Long-read RNA sequencing is essential to produce accurate and exhaustive annotation of eukaryotic genomes. Despite advancements in throughput and accuracy, achieving reliable end-to-end identification of RNA transcripts remains a challenge for long-read sequencing methods. To address this limitation, a team led by researchers at the Centre for Genomic Regulation (CRG) developed CapTrap-seq, a cDNA library preparation method, which combines the Cap-trapping strategy with oligo(dT) priming to detect 5’capped, full-length transcripts, together with the data processing pipeline LyRic. The researchers benchmarked CapTrap-seq and other popular RNA-seq library preparation protocols in a number of human tissues using both ONT and PacBio sequencing. To assess the accuracy of the transcript models produced, they introduced a capping strategy for synthetic RNA spike-in sequences that mimics the natural 5’cap formation in RNA spike-in molecules. They found that the vast majority (up to 90%) of transcript models that LyRic derives from CapTrap-seq reads are full-length. This makes it possible to produce highly accurate annotations with minimal human intervention.
(A) CapTrap-seq experimental workflow. Gray boxes highlight the four main steps of full-length (FL) cDNA library construction: Anchored dT Poly(A)+, CAP-trapping, CAP and Poly(A) dependent Linker Ligation, and FL-cDNA library enrichment as described in the text. (B) The framework of the LyRic pipeline. The standard long-read data analysis process using LyRic includes five main steps. The read alignment (1) step LyRic maps the long and short (if available) RNA-seq reads to the reference genome using Minimap2 and STAR, respectively. Next, in the alignment processing step (2) the High-Confidence Genome Mappings (HCGMs) and HiSeq Supported reads are identified to be stranded based on their splice sites and poly(A) tail orientation (3). Stranded alignments with compatible intron chains are merged by tmerge into non-redundant transcript models in the build TMs step (4). Finally, LyRic evaluates the transcript end completeness using the clipped polyA tail at the 3’-end of the transcript and the support of external CAGE data (provided by the user) to assess the 5’-end completeness (5). LyRic offers some optional steps to customize the data analysis workflow.
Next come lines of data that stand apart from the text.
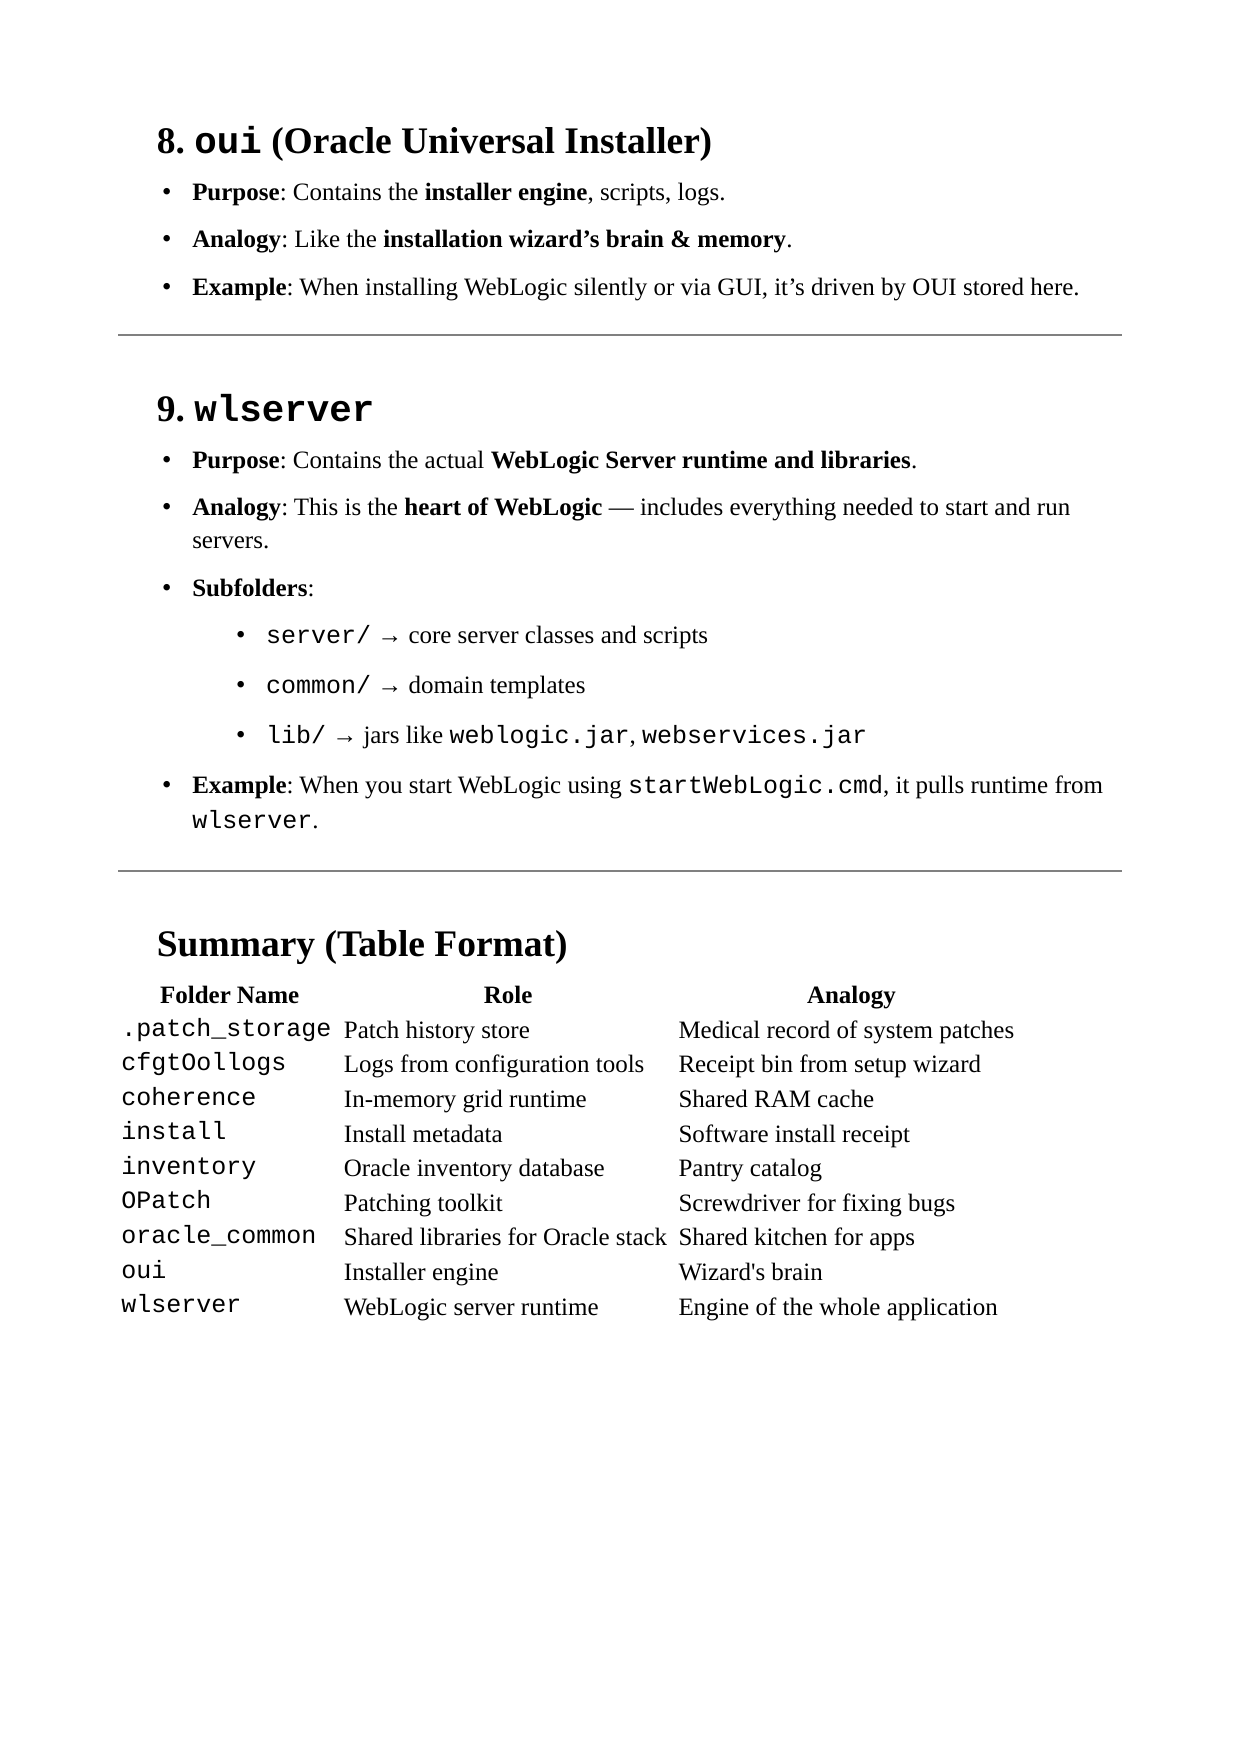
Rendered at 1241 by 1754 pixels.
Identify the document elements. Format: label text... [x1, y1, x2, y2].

list Analogy: Like the installation wizard’s brain & memory. [162, 224, 1122, 253]
table_cell inventory [118, 1150, 341, 1185]
table_cell coherence [118, 1081, 341, 1116]
table_cell oui [118, 1254, 341, 1289]
table_cell Pantry catalog [675, 1150, 1027, 1185]
table_cell Software install receipt [675, 1116, 1027, 1150]
table_cell Wizard's brain [675, 1254, 1027, 1289]
table_cell Engine of the whole application [675, 1289, 1027, 1323]
table_cell Logs from configuration tools [341, 1047, 675, 1081]
table_cell Oracle inventory database [341, 1150, 675, 1185]
table_cell wlserver [118, 1289, 341, 1323]
table_header Role [341, 978, 675, 1012]
subtitle 📁 9. wlserver [118, 386, 1122, 432]
subtitle 🧠 Summary (Table Format) [118, 922, 1122, 965]
list server/ → core server classes and scripts [236, 621, 1122, 651]
table_cell .patch_storage [118, 1012, 341, 1047]
list common/ → domain templates [236, 671, 1122, 701]
table_cell OPatch [118, 1185, 341, 1219]
table_cell Shared kitchen for apps [675, 1220, 1027, 1254]
table_cell Receipt bin from setup wizard [675, 1047, 1027, 1081]
table_header Folder Name [118, 978, 341, 1012]
list Example: When installing WebLogic silently or via GUI, it’s driven by OUI stored here. [162, 272, 1122, 301]
table_cell Patch history store [341, 1012, 675, 1047]
table_cell WebLogic server runtime [341, 1289, 675, 1323]
list Analogy: This is the heart of WebLogic — includes everything needed to start and run servers. [162, 492, 1122, 554]
list Subfolders: [162, 573, 1122, 602]
table_cell oracle_common [118, 1220, 341, 1254]
table_cell Screwdriver for fixing bugs [675, 1185, 1027, 1219]
subtitle 📁 8. oui (Oracle Universal Installer) [118, 118, 1122, 164]
table_cell Patching toolkit [341, 1185, 675, 1219]
table_cell Install metadata [341, 1116, 675, 1150]
table_cell Shared RAM cache [675, 1081, 1027, 1116]
table_cell install [118, 1116, 341, 1150]
table_cell In-memory grid runtime [341, 1081, 675, 1116]
table_cell Medical record of system patches [675, 1012, 1027, 1047]
table_cell Shared libraries for Oracle stack [341, 1220, 675, 1254]
table_cell Installer engine [341, 1254, 675, 1289]
list Example: When you start WebLogic using startWebLogic.cmd, it pulls runtime from wlserver. [162, 771, 1122, 836]
table_header Analogy [675, 978, 1027, 1012]
table_cell cfgtOollogs [118, 1047, 341, 1081]
list lib/ → jars like weblogic.jar, webservices.jar [236, 721, 1122, 751]
list Purpose: Contains the installer engine, scripts, logs. [162, 177, 1122, 206]
list Purpose: Contains the actual WebLogic Server runtime and libraries. [162, 445, 1122, 473]
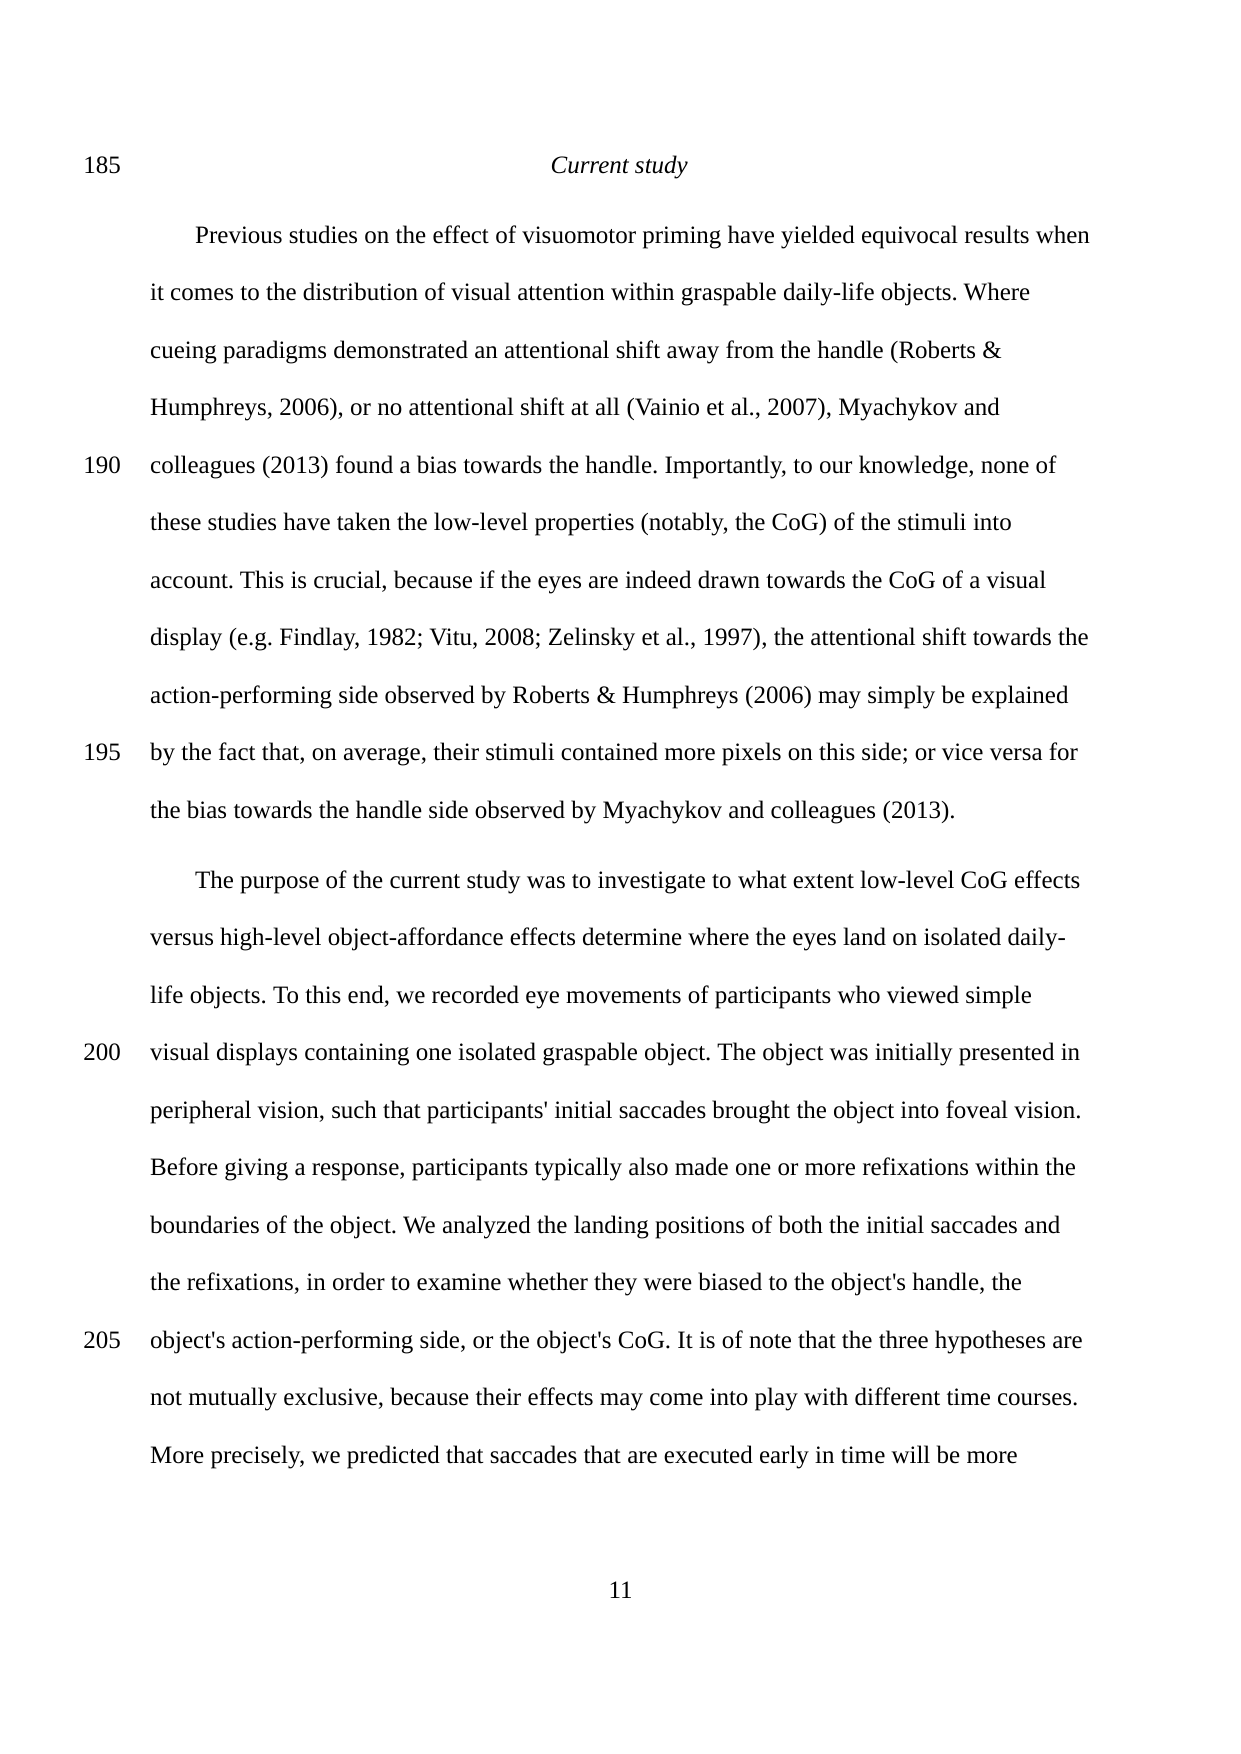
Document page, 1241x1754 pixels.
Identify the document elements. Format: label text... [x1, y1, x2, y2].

text Previous studies on the effect of visuomotor priming have yielded equivocal results when it comes to the distribution of visual attention within graspable daily-life objects. Where cueing paradigms demonstrated an attentional shift away from the handle (Roberts & Humphreys, 2006), or no attentional shift at all (Vainio et al., 2007), Myachykov and colleagues (2013) found a bias towards the handle. Importantly, to our knowledge, none of these studies have taken the low-level properties (notably, the CoG) of the stimuli into account. This is crucial, because if the eyes are indeed drawn towards the CoG of a visual display (e.g. Findlay, 1982; Vitu, 2008; Zelinsky et al., 1997), the attentional shift towards the action-performing side observed by Roberts & Humphreys (2006) may simply be explained by the fact that, on average, their stimuli contained more pixels on this side; or vice versa for the bias towards the handle side observed by Myachykov and colleagues (2013). [150, 220, 1091, 824]
text The purpose of the current study was to investigate to what extent low-level CoG effects versus high-level object-affordance effects determine where the eyes land on isolated daily-life objects. To this end, we recorded eye movements of participants who viewed simple visual displays containing one isolated graspable object. The object was initially presented in peripheral vision, such that participants' initial saccades brought the object into foveal vision. Before giving a response, participants typically also made one or more refixations within the boundaries of the object. We analyzed the landing positions of both the initial saccades and the refixations, in order to examine whether they were biased to the object's handle, the object's action-performing side, or the object's CoG. It is of note that the three hypotheses are not mutually exclusive, because their effects may come into play with different time courses. More precisely, we predicted that saccades that are executed early in time will be more [150, 865, 1091, 1469]
subtitle Current study [150, 150, 1091, 179]
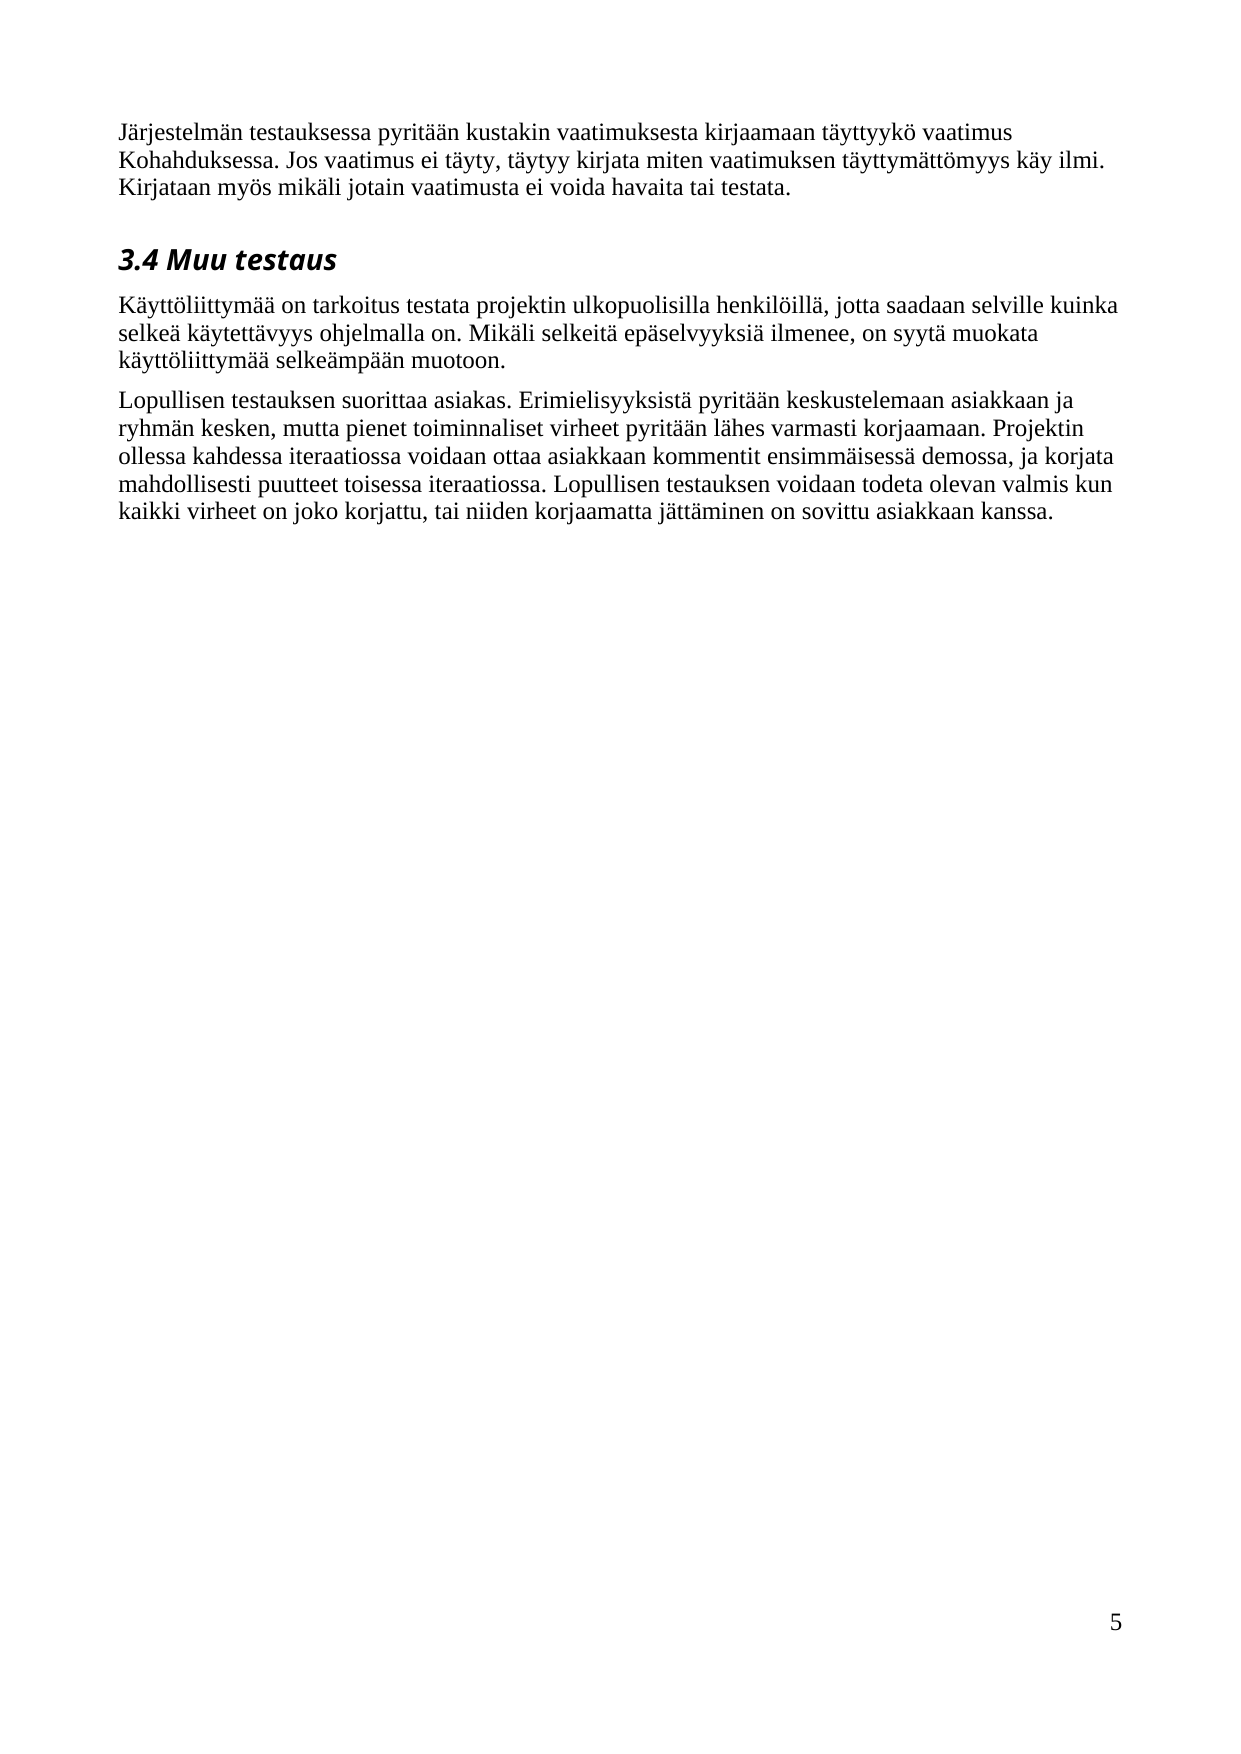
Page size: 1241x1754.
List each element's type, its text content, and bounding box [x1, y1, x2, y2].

text Käyttöliittymää on tarkoitus testata projektin ulkopuolisilla henkilöillä, jotta saadaan selville kuinka selkeä käytettävyys ohjelmalla on. Mikäli selkeitä epäselvyyksiä ilmenee, on syytä muokata käyttöliittymää selkeämpään muotoon. [118, 291, 1122, 374]
subtitle 3.4 Muu testaus [118, 239, 1122, 278]
text Lopullisen testauksen suorittaa asiakas. Erimielisyyksistä pyritään keskustelemaan asiakkaan ja ryhmän kesken, mutta pienet toiminnaliset virheet pyritään lähes varmasti korjaamaan. Projektin ollessa kahdessa iteraatiossa voidaan ottaa asiakkaan kommentit ensimmäisessä demossa, ja korjata mahdollisesti puutteet toisessa iteraatiossa. Lopullisen testauksen voidaan todeta olevan valmis kun kaikki virheet on joko korjattu, tai niiden korjaamatta jättäminen on sovittu asiakkaan kanssa. [118, 387, 1122, 525]
text Järjestelmän testauksessa pyritään kustakin vaatimuksesta kirjaamaan täyttyykö vaatimus Kohahduksessa. Jos vaatimus ei täyty, täytyy kirjata miten vaatimuksen täyttymättömyys käy ilmi. Kirjataan myös mikäli jotain vaatimusta ei voida havaita tai testata. [118, 118, 1122, 201]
By providing a set of non-overlapping capture-targeted regions for each sample in a standard GTF format, LyRic groups features into target types, performs the analysis and generates summary statistics for targeted regions. LyRic offers some additional output including diagnostic plots and UCSC Track Hub.
CapTrap-seq has played a pivotal role in generating comprehensive transcriptome data for reference gene and transcript annotation in both the human and mouse genomes. In fact, thousands of CapTrap-seq transcript models have already been incorporated into the GENCODE annotations.